== Information provided ==
-----

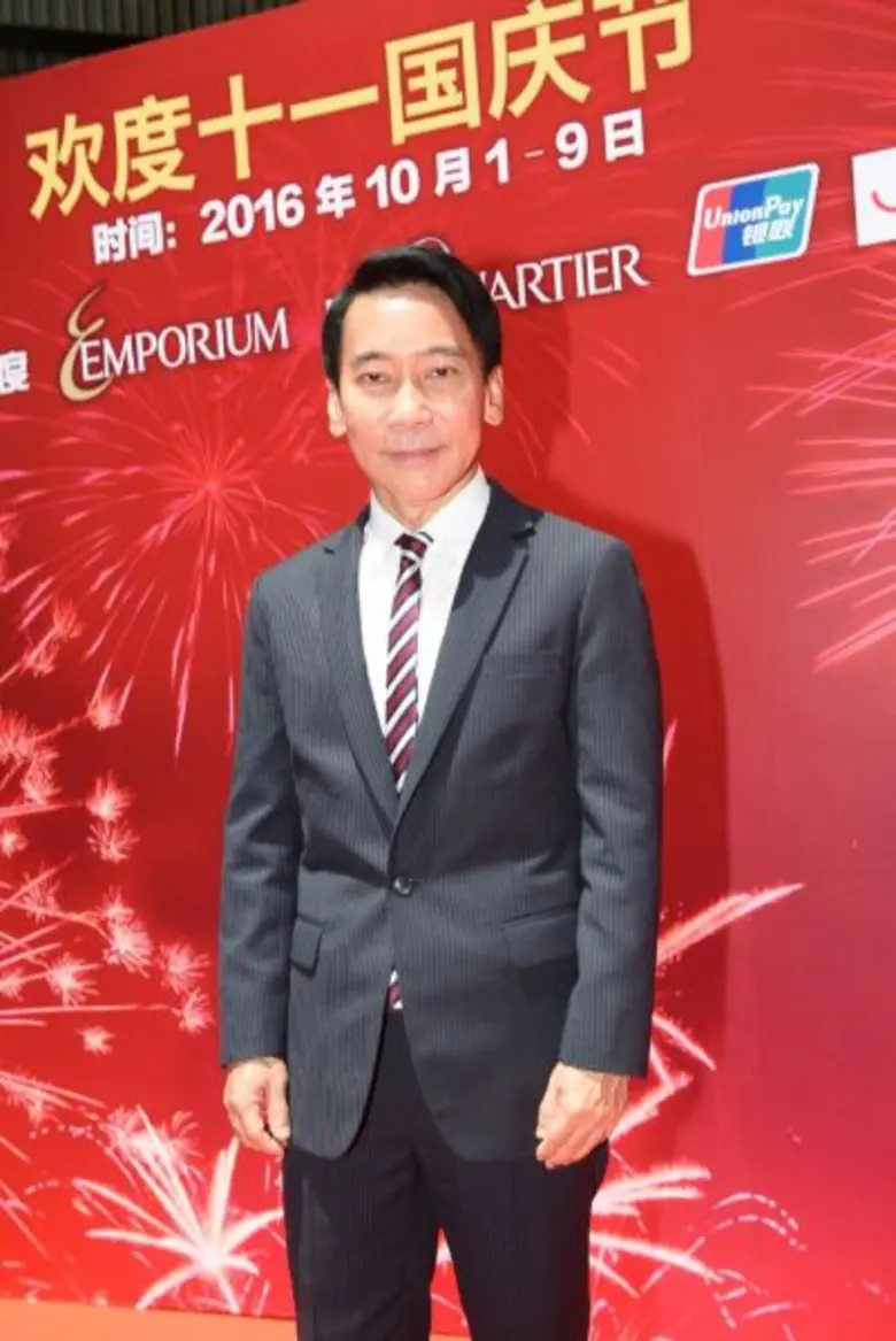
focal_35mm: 48
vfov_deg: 41.1
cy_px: 670
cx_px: 448
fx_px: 1789
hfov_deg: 28.1
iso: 125
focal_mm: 48
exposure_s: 1/160
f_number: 6.3
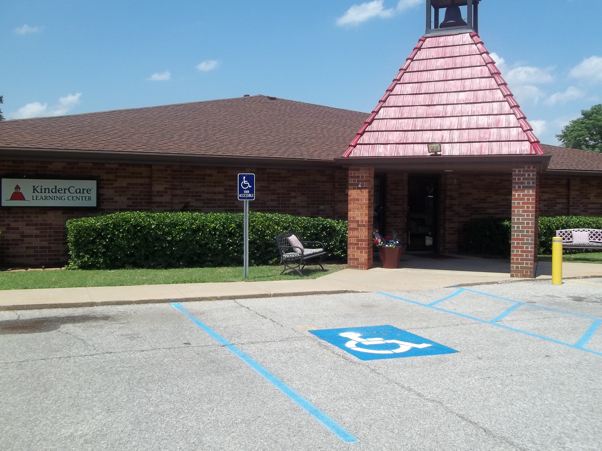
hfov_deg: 54.0
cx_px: 299
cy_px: 213
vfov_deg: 41.8
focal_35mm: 34
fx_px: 591
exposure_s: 1/160
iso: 64
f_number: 8.8
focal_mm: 5.7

-----

== Exercise ==
Each record must be repeated verbatim, and no picture may appear in the copy.

== Result of the task ==
focal_35mm: 48
vfov_deg: 41.1
cy_px: 670
cx_px: 448
fx_px: 1789
hfov_deg: 28.1
iso: 125
focal_mm: 48
exposure_s: 1/160
f_number: 6.3
hfov_deg: 54.0
cx_px: 299
cy_px: 213
vfov_deg: 41.8
focal_35mm: 34
fx_px: 591
exposure_s: 1/160
iso: 64
f_number: 8.8
focal_mm: 5.7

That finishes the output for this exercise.